- Supplied material
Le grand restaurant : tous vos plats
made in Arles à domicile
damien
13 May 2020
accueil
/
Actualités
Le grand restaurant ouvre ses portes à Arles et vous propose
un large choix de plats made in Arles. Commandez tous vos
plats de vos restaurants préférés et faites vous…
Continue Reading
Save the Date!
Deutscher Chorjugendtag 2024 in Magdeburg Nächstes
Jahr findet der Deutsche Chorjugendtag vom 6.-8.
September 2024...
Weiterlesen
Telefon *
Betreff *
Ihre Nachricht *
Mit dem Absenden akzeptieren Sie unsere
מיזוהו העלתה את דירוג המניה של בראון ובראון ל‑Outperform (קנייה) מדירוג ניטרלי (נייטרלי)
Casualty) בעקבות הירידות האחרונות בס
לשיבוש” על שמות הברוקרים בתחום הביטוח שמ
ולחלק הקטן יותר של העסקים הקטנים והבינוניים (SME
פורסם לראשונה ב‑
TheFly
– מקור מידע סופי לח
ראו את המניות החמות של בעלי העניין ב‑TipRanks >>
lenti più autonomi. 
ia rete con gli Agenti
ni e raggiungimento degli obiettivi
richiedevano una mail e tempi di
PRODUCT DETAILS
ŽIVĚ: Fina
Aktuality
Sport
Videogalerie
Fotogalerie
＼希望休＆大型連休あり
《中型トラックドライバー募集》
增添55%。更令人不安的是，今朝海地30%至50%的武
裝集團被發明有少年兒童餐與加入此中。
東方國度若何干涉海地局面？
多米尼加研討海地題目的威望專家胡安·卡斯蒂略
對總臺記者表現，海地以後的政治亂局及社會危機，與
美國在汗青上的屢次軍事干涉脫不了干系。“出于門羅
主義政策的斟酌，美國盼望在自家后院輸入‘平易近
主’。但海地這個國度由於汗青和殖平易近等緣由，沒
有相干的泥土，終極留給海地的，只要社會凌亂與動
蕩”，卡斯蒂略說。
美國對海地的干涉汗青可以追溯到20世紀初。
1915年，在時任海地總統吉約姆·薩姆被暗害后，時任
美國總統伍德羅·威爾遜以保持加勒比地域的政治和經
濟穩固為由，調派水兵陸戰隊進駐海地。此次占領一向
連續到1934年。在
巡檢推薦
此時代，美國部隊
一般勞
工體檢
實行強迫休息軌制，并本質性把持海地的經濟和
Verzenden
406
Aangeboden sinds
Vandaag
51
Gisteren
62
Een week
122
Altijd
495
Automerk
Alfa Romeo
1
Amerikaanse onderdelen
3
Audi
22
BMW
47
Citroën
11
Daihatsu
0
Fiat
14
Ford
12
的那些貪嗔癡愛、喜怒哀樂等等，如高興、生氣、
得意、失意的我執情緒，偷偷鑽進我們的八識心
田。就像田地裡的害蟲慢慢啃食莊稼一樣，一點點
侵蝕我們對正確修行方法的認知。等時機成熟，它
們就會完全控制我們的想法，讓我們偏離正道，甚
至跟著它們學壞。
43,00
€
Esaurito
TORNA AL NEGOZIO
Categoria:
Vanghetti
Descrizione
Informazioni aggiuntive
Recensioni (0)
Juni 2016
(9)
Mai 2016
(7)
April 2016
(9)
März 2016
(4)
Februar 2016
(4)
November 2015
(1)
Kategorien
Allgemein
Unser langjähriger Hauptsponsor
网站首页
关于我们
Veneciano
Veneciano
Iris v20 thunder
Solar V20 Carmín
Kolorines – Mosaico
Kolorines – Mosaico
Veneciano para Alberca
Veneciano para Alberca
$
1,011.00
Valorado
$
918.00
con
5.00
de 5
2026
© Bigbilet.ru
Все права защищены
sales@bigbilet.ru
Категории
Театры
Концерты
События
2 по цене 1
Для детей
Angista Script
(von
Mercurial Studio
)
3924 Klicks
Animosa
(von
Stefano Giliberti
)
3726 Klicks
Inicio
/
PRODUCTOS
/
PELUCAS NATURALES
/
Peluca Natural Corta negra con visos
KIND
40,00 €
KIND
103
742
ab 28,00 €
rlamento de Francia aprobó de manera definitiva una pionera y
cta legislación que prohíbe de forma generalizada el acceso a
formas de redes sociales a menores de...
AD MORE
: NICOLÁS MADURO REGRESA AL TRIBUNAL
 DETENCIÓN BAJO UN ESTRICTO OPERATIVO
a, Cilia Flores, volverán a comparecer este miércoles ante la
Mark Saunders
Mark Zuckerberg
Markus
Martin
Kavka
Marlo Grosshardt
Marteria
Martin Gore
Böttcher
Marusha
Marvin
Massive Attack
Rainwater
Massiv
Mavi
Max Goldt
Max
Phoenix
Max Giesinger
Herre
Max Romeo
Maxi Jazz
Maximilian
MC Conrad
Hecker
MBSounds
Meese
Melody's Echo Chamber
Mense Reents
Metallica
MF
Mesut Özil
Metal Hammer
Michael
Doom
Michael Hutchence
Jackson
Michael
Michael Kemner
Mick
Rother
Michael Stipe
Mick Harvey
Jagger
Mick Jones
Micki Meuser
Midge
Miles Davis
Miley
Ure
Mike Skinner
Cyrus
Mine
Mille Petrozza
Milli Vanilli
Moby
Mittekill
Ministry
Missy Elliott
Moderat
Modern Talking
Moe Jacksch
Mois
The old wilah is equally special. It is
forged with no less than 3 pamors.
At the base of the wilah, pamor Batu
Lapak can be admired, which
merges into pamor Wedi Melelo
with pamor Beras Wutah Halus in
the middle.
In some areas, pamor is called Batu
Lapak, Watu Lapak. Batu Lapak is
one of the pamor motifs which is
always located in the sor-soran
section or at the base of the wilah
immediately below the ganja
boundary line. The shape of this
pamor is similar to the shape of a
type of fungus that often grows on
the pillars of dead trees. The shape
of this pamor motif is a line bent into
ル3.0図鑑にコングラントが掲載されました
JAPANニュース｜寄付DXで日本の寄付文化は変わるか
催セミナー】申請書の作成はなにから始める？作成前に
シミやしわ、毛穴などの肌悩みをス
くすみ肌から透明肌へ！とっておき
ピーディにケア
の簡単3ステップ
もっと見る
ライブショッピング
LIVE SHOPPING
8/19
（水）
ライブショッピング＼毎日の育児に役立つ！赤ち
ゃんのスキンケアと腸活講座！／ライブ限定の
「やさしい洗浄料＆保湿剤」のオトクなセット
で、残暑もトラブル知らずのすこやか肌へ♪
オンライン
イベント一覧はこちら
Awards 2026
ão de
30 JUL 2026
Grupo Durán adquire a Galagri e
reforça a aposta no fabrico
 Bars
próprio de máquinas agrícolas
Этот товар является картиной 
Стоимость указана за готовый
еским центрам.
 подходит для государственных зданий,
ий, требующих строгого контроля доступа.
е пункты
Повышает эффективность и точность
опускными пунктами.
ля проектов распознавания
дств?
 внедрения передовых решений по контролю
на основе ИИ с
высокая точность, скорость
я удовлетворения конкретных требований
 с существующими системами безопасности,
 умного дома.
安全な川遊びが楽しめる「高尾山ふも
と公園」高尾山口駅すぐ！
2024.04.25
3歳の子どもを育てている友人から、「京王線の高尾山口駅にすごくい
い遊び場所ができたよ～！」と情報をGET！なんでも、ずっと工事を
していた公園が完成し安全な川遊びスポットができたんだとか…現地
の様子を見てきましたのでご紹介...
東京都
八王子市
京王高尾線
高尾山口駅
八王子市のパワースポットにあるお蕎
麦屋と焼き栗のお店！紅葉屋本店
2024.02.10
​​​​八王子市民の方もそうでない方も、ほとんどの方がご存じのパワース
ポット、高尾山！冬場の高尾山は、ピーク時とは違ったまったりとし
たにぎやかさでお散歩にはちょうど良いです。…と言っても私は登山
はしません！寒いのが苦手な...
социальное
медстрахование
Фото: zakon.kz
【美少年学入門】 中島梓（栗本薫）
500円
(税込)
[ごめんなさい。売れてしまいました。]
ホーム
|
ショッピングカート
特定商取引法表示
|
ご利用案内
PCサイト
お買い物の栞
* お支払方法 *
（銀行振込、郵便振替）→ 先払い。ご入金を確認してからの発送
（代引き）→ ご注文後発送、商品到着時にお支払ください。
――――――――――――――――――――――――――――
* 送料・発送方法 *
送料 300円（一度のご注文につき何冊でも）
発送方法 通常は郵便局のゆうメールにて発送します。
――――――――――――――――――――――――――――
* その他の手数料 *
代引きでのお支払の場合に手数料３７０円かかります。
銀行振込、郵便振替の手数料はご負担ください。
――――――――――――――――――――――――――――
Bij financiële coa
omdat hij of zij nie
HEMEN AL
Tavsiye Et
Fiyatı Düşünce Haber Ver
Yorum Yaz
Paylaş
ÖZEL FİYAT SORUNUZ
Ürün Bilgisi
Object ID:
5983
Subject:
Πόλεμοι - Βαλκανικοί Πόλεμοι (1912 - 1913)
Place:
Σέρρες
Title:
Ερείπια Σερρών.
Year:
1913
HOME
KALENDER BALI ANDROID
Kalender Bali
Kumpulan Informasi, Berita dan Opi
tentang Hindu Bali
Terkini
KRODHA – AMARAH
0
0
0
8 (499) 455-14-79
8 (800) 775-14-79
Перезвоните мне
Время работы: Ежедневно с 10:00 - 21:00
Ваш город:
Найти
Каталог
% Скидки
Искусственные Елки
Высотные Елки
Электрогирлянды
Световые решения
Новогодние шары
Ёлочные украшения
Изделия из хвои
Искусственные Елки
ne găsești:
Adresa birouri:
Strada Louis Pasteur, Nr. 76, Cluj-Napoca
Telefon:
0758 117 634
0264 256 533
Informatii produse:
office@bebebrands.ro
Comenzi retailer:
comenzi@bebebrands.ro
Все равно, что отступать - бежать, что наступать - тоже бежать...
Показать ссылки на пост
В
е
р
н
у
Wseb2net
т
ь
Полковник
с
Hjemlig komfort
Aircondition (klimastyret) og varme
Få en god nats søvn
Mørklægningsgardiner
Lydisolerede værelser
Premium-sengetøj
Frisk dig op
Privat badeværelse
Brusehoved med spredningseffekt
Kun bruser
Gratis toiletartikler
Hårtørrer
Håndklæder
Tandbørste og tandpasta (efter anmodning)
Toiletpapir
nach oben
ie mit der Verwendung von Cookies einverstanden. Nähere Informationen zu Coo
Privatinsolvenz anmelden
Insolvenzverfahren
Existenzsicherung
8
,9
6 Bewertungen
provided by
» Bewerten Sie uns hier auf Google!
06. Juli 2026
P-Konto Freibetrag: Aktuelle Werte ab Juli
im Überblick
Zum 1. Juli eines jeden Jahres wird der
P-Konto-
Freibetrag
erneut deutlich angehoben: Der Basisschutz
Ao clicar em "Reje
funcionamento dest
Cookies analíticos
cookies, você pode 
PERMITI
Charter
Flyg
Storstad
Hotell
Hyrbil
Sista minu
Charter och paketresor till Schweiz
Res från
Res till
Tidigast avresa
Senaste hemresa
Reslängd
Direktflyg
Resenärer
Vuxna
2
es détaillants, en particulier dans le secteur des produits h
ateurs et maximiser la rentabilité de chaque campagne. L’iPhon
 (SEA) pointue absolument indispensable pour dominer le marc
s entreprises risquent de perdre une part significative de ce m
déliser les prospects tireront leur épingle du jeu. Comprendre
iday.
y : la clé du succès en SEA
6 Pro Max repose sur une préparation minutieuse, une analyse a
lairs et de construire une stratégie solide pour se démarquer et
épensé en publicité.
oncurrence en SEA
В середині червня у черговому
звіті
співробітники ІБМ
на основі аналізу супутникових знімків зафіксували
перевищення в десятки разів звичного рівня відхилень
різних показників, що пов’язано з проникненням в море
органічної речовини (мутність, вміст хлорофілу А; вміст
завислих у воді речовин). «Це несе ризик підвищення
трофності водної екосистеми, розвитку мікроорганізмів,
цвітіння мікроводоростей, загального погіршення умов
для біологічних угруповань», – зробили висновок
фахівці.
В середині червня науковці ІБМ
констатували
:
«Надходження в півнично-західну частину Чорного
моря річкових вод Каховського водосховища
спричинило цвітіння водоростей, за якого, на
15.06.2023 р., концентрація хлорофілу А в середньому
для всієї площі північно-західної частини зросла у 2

- Your assignment
Out of the entries, pull every line that mentions "цвітіння".

- Your solution
цвітіння мікроводоростей, загального погіршення умов
спричинило цвітіння водоростей, за якого, на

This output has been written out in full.